茨城支部代表ご挨拶

水戸地方気象台が発表した長期気象予測によると、今世紀末の茨城の平均気温は、宮崎市や八丈島と同程度になるそうです。最近では5月26日に、北海道佐呂間町で39.5度が観測されました。

この異常気象の主な原因は、二酸化炭素の増加による地球温暖化だと指摘されています。この解決方法には、原子力の再興が必要不可欠です。この課題に取り組んでいるのが(一社)原子力国民会議です。

私は、原子力国民会議とはご縁があり、2018年秋に開催された原子力立地地域全国大会で特別講演「明治魂が共に育てた原子力のまち」という演題で大洗町の歴史を述べさせていただきました。

そこで触れましたが、今から50年ほど前、200名を超える民間地権者の皆様の同意をいただき、延べ45万坪という広大な建設予定地に原子力研究所を誘致することが出来ました。その後、大洗町では経済、教育、福祉、文化スポーツ、社会基盤などに着実な進展がみられ、原子力研究者・技術者という貴重な人材も育ちました。これは、正に“人財”です。研究施設は、大洗町の重要な“財産”です。ここ10年間では100億円を超える税収等を得るなど、財政面においても、原子力立地による貢献は計り知れないものがありました。このように、町民憲章には“原子の火を育て・・”と謳われ、原子力と大洗町は共存共栄してきました。

従うべき指示 = 本文の「この異常気象の主な原因は、二」から「を述べさせていただきました。」までを、その語句も含めて一字も変えずに返せ。

提供データ =
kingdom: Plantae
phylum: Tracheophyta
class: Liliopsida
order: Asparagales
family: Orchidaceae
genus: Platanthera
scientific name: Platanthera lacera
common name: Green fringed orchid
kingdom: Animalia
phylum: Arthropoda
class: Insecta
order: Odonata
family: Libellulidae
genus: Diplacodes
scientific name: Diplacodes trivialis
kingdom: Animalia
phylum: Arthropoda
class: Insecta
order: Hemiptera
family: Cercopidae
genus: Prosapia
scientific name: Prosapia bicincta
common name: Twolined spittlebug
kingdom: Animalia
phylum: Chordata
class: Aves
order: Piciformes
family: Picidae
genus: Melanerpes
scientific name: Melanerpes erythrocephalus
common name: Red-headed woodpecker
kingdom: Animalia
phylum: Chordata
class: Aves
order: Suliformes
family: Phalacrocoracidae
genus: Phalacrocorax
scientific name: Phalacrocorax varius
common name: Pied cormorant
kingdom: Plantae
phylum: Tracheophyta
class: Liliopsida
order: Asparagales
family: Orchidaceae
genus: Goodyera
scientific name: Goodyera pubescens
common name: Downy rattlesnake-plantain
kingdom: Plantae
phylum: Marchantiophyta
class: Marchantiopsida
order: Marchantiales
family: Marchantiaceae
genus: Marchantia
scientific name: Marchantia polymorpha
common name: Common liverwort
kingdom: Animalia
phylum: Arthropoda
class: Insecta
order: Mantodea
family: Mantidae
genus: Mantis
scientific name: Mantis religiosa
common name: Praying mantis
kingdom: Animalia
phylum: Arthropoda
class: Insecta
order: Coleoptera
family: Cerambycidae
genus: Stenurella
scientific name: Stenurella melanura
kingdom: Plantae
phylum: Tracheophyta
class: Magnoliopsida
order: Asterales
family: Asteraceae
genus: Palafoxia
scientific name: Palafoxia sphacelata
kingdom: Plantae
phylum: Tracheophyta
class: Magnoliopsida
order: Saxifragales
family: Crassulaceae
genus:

課題の解答 =
この異常気象の主な原因は、二酸化炭素の増加による地球温暖化だと指摘されています。この解決方法には、原子力の再興が必要不可欠です。この課題に取り組んでいるのが(一社)原子力国民会議です。

私は、原子力国民会議とはご縁があり、2018年秋に開催された原子力立地地域全国大会で特別講演「明治魂が共に育てた原子力のまち」という演題で大洗町の歴史を述べさせていただきました。